Another reason, however, is the fact that many people blindly embrace socialism because they are motivated not by intellectual considerations but by an emotional desire for the more communitarian existence of primitive tribal societies.
This aspect of the question was analyzed three years ago at a conference of doctors, psychologists and scientists held by the Cato Institute, the conclusions of which were summarized in The American Conservative. Unfortunately, the Cato Institute is too influenced by the ideology of the ethical egoist and atheist Ayn Rand for its work to be entirely trusted, but the broad idea addressed by the conference certainly has elements which are headed in the right direction.
Prioritization of an emotional desire for some form of "community experience" over what our intellects tell us is pervasive among leftist Catholics.

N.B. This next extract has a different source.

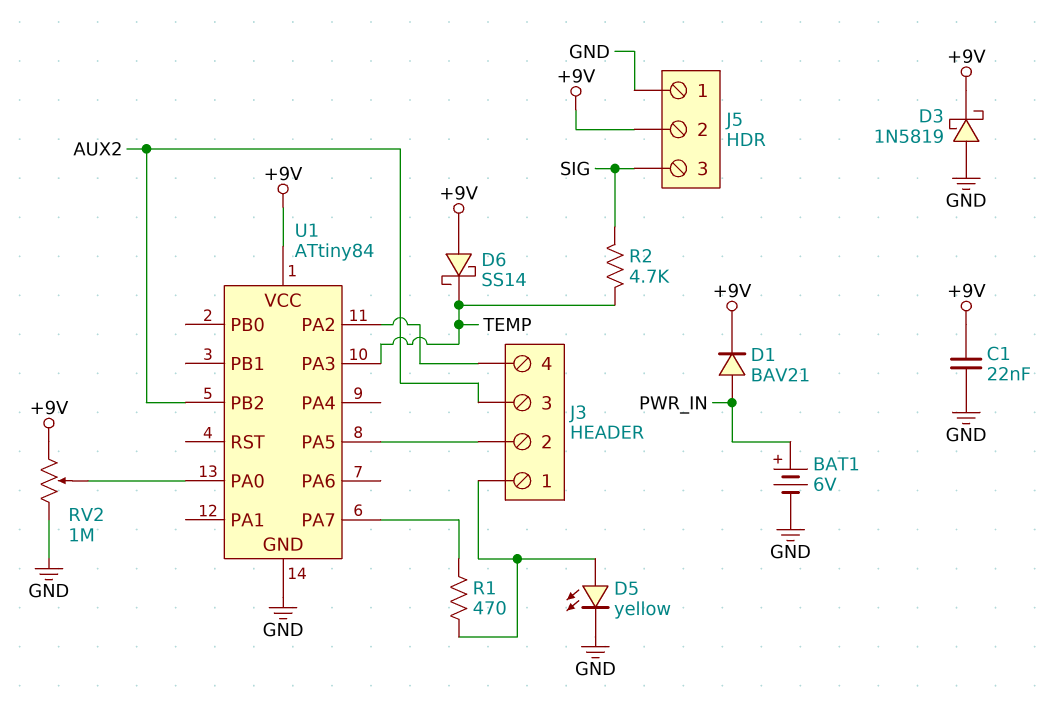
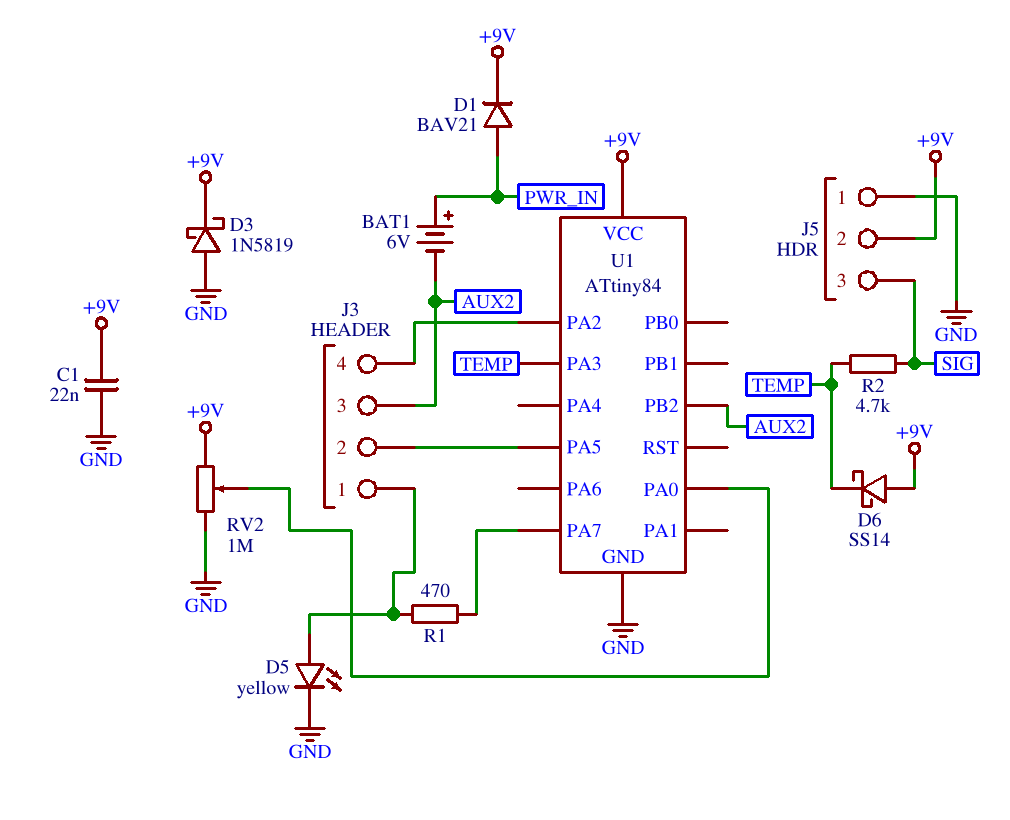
BAT1: 6V (plus PWR_IN, minus GND) -> 6V (plus PWR_IN, minus AUX2)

It is an important factor in their willingness to tolerate adultery in cases where there is some form of "stable relationship," is partly behind the whole mantra of "inclusiveness" and it would seem to be the primary influence on the stridency with which some virtually insist that priests concelebrate Mass rather than celebrate in private.
The problem is that such people cannot be persuaded by facts, magisterial teaching or any other form of objective evidence.
Because of a disordered psychology in which such peoples' emotions (and the emotional desires which some would dignify as "needs") hold primacy over intellectual thought evidence which does not fit into their emotional predisposition will be dismissed out of hand or distorted beyond recognition — while those who rightly and healthily prioritize intellect over emotion will be criticized as rigid and (in precise opposition to reality) as those who are psychologically imbalanced.